Миллиарды смертных просто дышат. Но многие ли из них действительно живут? Подражать другим равносильно тому, что человек не более живой, чем слово «idem»[47]. Чтобы оставаться живым, надо быть самим собой, а для этого требуется мужество. Мужество принимать неудачу, создавать себе врагов, признавать собственные недостатки и ошибки.
Дюма стал самим собой не сразу. Он лишь со временем понял, что мир состоит из людей, пытающихся навязать вам однообразие, которому они сами покоряются. Именно потому, что люди задыхаются от этого, они страстно желают, чтобы вы задыхались вместе с ними.
Стремясь ускользнуть от бремени однообразия, Дюма попал под иго инакомыслия. Желая стать поэтом, он очень старался всеми способами не быть похожим на буржуа. Когда погиб Байрон, Дюма облачился в траур и в таком виде явился в контору, где он клеил конверты, бормоча при этом латинские и немецкие стихи.
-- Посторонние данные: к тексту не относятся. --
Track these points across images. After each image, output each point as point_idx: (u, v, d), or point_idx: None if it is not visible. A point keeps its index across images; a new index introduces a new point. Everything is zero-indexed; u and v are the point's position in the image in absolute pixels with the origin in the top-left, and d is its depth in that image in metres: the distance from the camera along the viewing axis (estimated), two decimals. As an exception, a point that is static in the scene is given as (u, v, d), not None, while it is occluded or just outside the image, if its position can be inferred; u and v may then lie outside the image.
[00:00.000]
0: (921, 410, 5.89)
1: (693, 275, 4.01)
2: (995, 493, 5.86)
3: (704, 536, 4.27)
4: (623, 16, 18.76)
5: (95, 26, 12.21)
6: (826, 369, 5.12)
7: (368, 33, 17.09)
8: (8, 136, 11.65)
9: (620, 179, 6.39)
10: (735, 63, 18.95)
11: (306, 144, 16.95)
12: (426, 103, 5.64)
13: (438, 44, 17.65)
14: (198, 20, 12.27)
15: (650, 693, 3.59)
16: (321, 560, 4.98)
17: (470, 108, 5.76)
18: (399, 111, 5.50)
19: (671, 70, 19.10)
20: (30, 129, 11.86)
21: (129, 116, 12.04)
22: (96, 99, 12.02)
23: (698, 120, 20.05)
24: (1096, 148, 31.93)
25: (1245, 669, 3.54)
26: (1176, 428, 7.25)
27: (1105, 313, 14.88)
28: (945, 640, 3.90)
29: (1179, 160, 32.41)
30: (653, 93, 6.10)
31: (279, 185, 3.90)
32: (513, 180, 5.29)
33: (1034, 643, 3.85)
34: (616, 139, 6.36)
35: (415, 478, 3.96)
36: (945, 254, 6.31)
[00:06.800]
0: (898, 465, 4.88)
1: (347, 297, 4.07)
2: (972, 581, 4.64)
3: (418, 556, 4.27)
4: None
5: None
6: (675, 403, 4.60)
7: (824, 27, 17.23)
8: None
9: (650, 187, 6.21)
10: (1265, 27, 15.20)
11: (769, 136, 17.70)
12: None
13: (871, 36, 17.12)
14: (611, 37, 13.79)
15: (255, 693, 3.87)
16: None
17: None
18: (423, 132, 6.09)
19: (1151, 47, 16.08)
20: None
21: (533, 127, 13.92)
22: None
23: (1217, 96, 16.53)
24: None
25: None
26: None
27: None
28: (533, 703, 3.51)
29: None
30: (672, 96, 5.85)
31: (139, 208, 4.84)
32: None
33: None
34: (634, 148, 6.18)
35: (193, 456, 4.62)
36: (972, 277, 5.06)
В то время у людей искусства вошло в моду собираться в мрачных трактирах, чтобы лакомиться там макаронами. В одном таком трактире Дюма убедился, что ему решительно не по вкусу эти похожие на мокрое бельё изделия из теста, не полностью заливаемые острым соусом. В ту минуту он не посмел себе в этом признаться, но по сему поводу понял, что нонконформисты суть единственный вид хорошо организованных конформистов, ибо они предлагают бунтарям другую, более маленькую и шикарную тюрьму, где те наслаждаются пресловутой иллюзией свободы.
Но какую бурю вызвал Дюма, когда публично отрёкся от макарон и спагетти! Вся Европа разделилась на сторонников и противников сих мучных изделий, то есть выступала «за» или «против» Дюма. Когда Дюма приезжал в Италию, каждый владелец ресторана приглашал писателя убедиться, что его спагетти — это по-настоящему изысканное блюдо. Когда в Париж приезжали Беллини, Россини, Доницетти[48], то казалось, что они больше были озабочены не постановкой своих новых опер, а тем, чтобы убедить Дюма в превосходном вкусе спагетти.
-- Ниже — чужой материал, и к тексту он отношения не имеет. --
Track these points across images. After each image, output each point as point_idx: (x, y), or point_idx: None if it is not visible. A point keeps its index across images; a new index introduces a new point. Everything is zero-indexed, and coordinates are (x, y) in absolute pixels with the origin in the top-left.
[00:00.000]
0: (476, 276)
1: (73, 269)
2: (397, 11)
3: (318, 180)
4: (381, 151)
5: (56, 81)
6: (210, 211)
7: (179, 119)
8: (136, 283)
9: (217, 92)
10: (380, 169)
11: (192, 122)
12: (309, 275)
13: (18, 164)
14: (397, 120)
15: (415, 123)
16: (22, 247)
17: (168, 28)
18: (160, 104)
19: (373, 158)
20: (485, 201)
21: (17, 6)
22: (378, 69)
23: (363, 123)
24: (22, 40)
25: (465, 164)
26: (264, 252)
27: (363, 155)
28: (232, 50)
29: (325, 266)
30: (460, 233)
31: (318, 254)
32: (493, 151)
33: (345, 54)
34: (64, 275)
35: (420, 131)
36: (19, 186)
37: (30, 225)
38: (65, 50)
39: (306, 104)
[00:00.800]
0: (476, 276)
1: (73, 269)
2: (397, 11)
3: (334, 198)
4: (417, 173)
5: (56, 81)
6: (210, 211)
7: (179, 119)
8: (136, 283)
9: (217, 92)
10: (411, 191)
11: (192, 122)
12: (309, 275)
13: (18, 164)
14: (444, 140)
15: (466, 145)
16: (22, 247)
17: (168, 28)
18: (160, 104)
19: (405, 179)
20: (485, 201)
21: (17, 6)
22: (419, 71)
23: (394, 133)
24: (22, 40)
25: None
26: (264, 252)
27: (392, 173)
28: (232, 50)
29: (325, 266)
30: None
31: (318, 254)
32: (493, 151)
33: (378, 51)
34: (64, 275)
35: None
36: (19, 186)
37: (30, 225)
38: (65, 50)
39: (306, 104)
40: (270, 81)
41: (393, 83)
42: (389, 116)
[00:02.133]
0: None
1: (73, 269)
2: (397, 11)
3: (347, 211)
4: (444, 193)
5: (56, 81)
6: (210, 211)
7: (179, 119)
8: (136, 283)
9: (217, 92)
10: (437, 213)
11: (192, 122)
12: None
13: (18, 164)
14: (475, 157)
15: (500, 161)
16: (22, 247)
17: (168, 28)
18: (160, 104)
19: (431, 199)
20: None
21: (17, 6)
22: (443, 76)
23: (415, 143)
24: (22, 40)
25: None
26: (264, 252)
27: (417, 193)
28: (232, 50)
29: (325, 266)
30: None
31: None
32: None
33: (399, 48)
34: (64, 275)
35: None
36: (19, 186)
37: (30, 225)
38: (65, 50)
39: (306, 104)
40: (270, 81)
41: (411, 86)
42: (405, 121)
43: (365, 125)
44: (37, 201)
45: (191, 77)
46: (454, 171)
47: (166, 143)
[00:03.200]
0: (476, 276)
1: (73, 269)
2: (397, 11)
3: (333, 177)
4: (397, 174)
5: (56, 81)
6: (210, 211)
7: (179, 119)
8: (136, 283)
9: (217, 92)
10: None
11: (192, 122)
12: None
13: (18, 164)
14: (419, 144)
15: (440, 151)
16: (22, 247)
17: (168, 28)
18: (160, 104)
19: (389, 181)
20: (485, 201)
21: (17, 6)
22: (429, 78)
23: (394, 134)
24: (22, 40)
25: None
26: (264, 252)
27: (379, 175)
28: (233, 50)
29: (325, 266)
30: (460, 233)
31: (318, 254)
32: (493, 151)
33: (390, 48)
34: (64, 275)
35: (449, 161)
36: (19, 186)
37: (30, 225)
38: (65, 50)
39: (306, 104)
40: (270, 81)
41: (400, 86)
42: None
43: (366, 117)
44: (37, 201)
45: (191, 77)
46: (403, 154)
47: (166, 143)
Джесу Шепарду, американцу со Среднего Запада, встречавшемуся с Дюма в последний год его жизни, писатель сказал:
— Помните, что ваша жизнь принадлежит только вам. Не принимайте ни одно из правил, которых придерживаются другие люди и от которых они сами готовы отречься. Позвольте жизни самой научить вас тем правилам, что созданы именно для вас. Лишь в этом случае вы сможете сказать, когда состаритесь: «Я жил», а не «Я мог бы жить».
Шепард, ставший знаменитым пианистом и певцом, наверное, думал о Дюма, когда перед своей смертью от голода в Лос-Анджелесе написал: «Гений — это не столько способность бесконечно трудиться, сколько дар оставаться молодым».
Дар оставаться молодым! Да, Дюма обладал им, подобно всем тем людям, которые живут по-настоящему, давая свободно развиваться своему характеру, чего бы это им ни стоило.
Однажды Дюма с улыбкой заметил: «Я мог бы иметь самый большой памятник, который когда-либо был воздвигнут в честь писателя, если бы только дал себе труд собирать все те камни, что бросали в меня».
И сколько же в него было брошено камней, особенно после того, как Эжен де Мирекур публично оклеветал писателя, а Дюма не вызвал его на дуэль! Люди, которые импровизируют свою жизнь и следуют лишь собственным правилам, бывают за это и наказаны и вознаграждены.
Дюма не заботился о том, чтобы подбирать камни, которые в него швыряли. Он был слишком занят. Жизнь кипела вокруг него. Он вечно был влюблён. Дюма постоянно возобновлял постановки своих старых пьес и ставил новые; его пьесы переводили и ставили за границей; он неизменно писал новый роман, вёл какой-нибудь новый судебный процесс, без конца создавал новые газеты и журналы...
В последнем случае он сразу же сам писал большую часть публикуемых в них материалов. Как-то раз, в разгар одной из этих самых разных антреприз, Дюма, заметив, что у него в кармане нет ни гроша, чтобы пойти позавтракать, вошёл в кабинет своего коммерческого директора и попросил у него денег.
— У нас здесь не банк, господин Дюма, — ответил тот. — Мы не можем ссужать деньги даже вам.
— Но разве мне ничего не полагается за мои услуги или статьи? — кротко осведомился Дюма.
— Ни сантима. Вам выплачено всё.
— Неужели? Хорошо, подождите секунду, — сказал Дюма.
Он зашёл к себе в кабинет и вернулся с пачкой исписанных листов.
— Я закончил рассказ о моём посещении казацкого царя. Вы можете заплатить мне за него. В нём примерно восемьсот строк.
— С удовольствием, — сказал коммерческий директор и, открыв кассу, отсчитал Дюма деньги.